Decreasing sequence of compact subsets of a Hausdorff space Let $E$ be a Hausdorff topological space and $(K_{n})_{n \in \mathbb{N}}$ be a decreasing sequence of compact subsets of $E$. Let $U \subset E$, $U$ open with $\bigcap_{n \in \mathbb{N}} K_{n} \subset U$. Then the following assertion is true?
$$\exists n_{0} \in \mathbb{N}\, \text{s.t. } \forall n\geq n_{0}, \,K_{n}\subset U$$
Is there a counter example?
 A: Sure. $K = \cap_n K_n$ is non-empty and compact (closed subset of compact $K_0$, and compact sets are closed due to Hausdorffness). We know that $K \subseteq U$. If $K_m \subset U$, by decreasingness for all $k \ge m$ also $K_k \subseteq U$. So if the statement fails we know that $K_n \setminus U$ is non-empty for all $n$. 
The same fact that showed that $K$ was non-empty, shows that $\cap_n (K_n\setminus U) = (\cap_n K_n) \setminus U = K \setminus U$ is non-empty, contradicting $K \subseteq U$. 
A: Suppose that 
$$(\exists n_{0} \in \mathbb{N}) (\forall n\geq n_{0}) K_{n}\subset U$$
is not true. 
This means that $K_n\setminus U\ne\emptyset$ for each $n$.
(Here we also use the fact that the given system is decreasing.)
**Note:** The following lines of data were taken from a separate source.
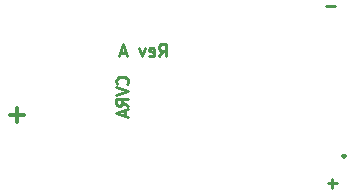
<source format=gbo>
G04 (created by PCBNEW (2013-may-18)-stable) date Mit 10 Dez 2014 20:04:28 UTC*
%MOIN*%
G04 Gerber Fmt 3.4, Leading zero omitted, Abs format*
%FSLAX34Y34*%
G01*
G70*
G90*
G04 APERTURE LIST*
%ADD10C,0.00590551*%
%ADD11C,0.00984252*%
%ADD12C,0.011811*%
G04 APERTURE END LIST*
G54D10*
G54D11*
X52208Y-38170D02*
X52227Y-38151D01*
X52245Y-38095D01*
X52245Y-38057D01*
X52227Y-38001D01*
X52189Y-37964D01*
X52152Y-37945D01*
X52077Y-37926D01*
X52020Y-37926D01*
X51946Y-37945D01*
X51908Y-37964D01*
X51871Y-38001D01*
X51852Y-38057D01*
X51852Y-38095D01*
X51871Y-38151D01*
X51889Y-38170D01*
X51852Y-38282D02*
X52245Y-38413D01*
X51852Y-38545D01*
X52245Y-38901D02*
X52058Y-38770D01*
X52245Y-38676D02*
X51852Y-38676D01*
X51852Y-38826D01*
X51871Y-38863D01*
X51889Y-38882D01*
X51927Y-38901D01*
X51983Y-38901D01*
X52020Y-38882D01*
X52039Y-38863D01*
X52058Y-38826D01*
X52058Y-38676D01*
X52133Y-39051D02*
X52133Y-39238D01*
X52245Y-39013D02*
X51852Y-39145D01*
X52245Y-39276D01*
X53271Y-37245D02*
X53402Y-37058D01*
X53496Y-37245D02*
X53496Y-36852D01*
X53346Y-36852D01*
X53308Y-36871D01*
X53290Y-36889D01*
X53271Y-36927D01*
X53271Y-36983D01*
X53290Y-37020D01*
X53308Y-37039D01*
X53346Y-37058D01*
X53496Y-37058D01*
X52952Y-37227D02*
X52990Y-37245D01*
X53065Y-37245D01*
X53102Y-37227D01*
X53121Y-37189D01*
X53121Y-37039D01*
X53102Y-37002D01*
X53065Y-36983D01*
X52990Y-36983D01*
X52952Y-37002D01*
X52934Y-37039D01*
X52934Y-37077D01*
X53121Y-37114D01*
X52802Y-36983D02*
X52709Y-37245D01*
X52615Y-36983D01*
X52184Y-37133D02*
X51996Y-37133D01*
X52221Y-37245D02*
X52090Y-36852D01*
X51959Y-37245D01*
G54D12*
X59448Y-40556D02*
X59420Y-40584D01*
X59448Y-40613D01*
X59476Y-40584D01*
X59448Y-40556D01*
X59448Y-40613D01*
G54D11*
X59146Y-35580D02*
X58846Y-35580D01*
X59205Y-41485D02*
X58905Y-41485D01*
X59055Y-41635D02*
X59055Y-41335D01*
G54D12*
X48768Y-39206D02*
X48318Y-39206D01*
X48543Y-39431D02*
X48543Y-38982D01*
M02*

</source>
Then the system $(K_n\setminus U)_{n\in\mathbb N}$ is system of compact1 sets which has finite intersection property. By compactness we get that the intersection 
$$\bigcap_{n\in\mathbb N} (K_n\setminus U)= \left(\bigcap_{n\in\mathbb N} K_n\right)\setminus U$$ 
is non-empty.
Thus we get $\bigcap\limits_{n\mathbb N} K_n \not\subseteq U$.
This proves the claim from your question. (More precisely, we proved the contraposition.)

1 As pointed out in comments, this needs some clarification. Since these sets are compact, they are also closed. (This is the place where we use that we are working in a Hausdorff space.)
So we have a system of closed sets with finite intersection property. At the same time, all these sets are subsets of $K_1\setminus U$. This is a closed set of $K_1$, hence it is compact.
So we are working with a system of closed subsets of the compact space $K_1\setminus U$ which has a finite intersection property and we can use an equivalent characterization of compactness.